The consumerization of IT is a trend that is not being taken lightly within government. With the speed at which technology changes, new devices, strategies and technologies have emerged in the workplace. Consider this, a computer in the early 1970s was a device that could fill an entire office. Today, 130 million Americans carry around smartphones with the same or greater computing power in their pockets. Not surprisingly, those same 130 million Americans want to bring those devices to work and access resources anytime, anywhere. But that access is a nightmare for security and regulatory personnel. So how can government move forward without risking the enterprise?
Recently, I spoke with Bruce Michelson, Distinguished Technologist, at HP. Bruce Michelson's expert insights identified the changing IT landscape, offered insights on how the consumerization of IT is forcing agencies to consider Bring Your Own Device (BYOD), and explained how mobility is transforming the public sector.
Not only have these new tools sparked interest in transforming the way society engages and communicates, government agencies are seeking to leverage emerging devices for new business efficiencies and to streamline operations. Government employees want to use their smartphones and tablets at work for business functions across all levels of government. This trend is only increasing for IT departments, who are now looking at ways to safely and securely provide the infrastructure needed to support the consumerization of IT.
The Digital Government Strategy, which was released in August of 2012, advises agencies to safely and securely adopt mobile technology.
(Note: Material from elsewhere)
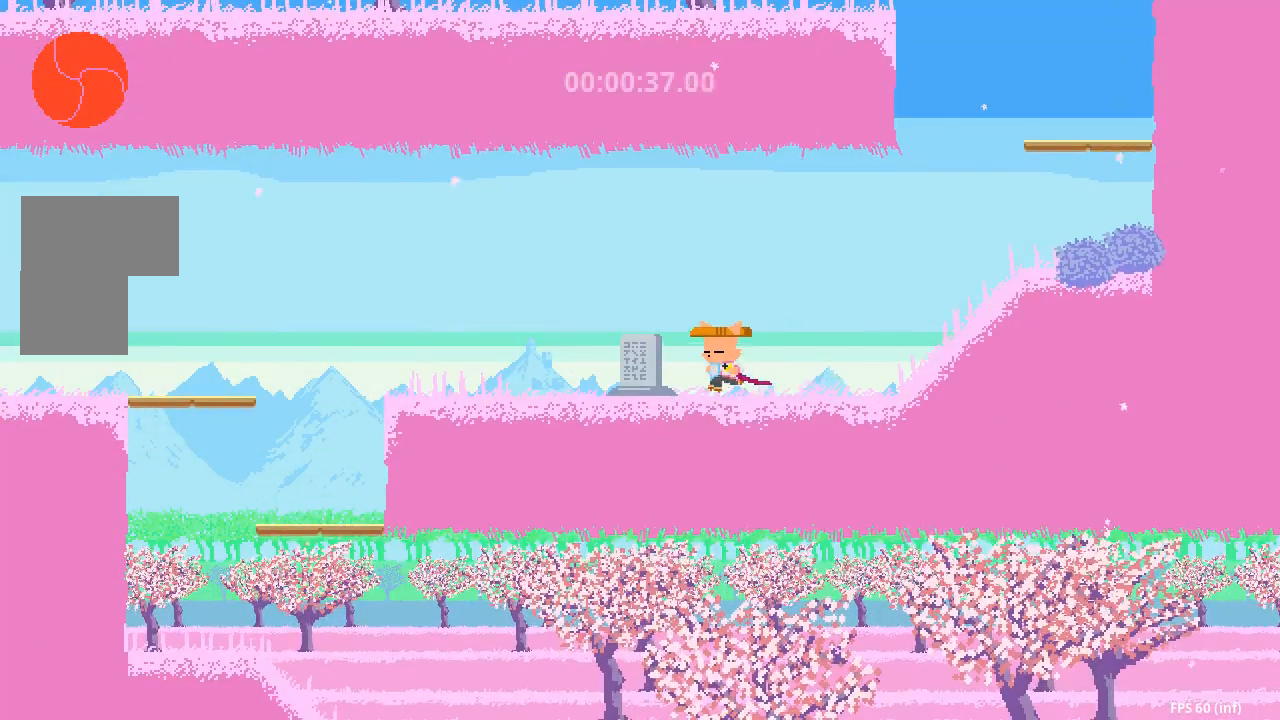
{"buttons": ["DPAD_LEFT"], "events": []}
Federal Chief Information Officer Steven VanRoekel unveiled his vision for Digital Government, and one of the key mandates was the ability for government workers to be able to work anywhere, anytime and on any device. The mandate is a lofty goal considering the enormous challenge of securing, managing and protecting consumer devices in the workplace, but the Digital Government Strategy is an important step forward to encourage federal agencies to implement emerging technologies.
In light of these policy shifts such as the Digital Government Strategy, agencies are asking: how do we implement these changes methodically and responsibly, and how will the consumerization of IT continue to affect agencies going forward?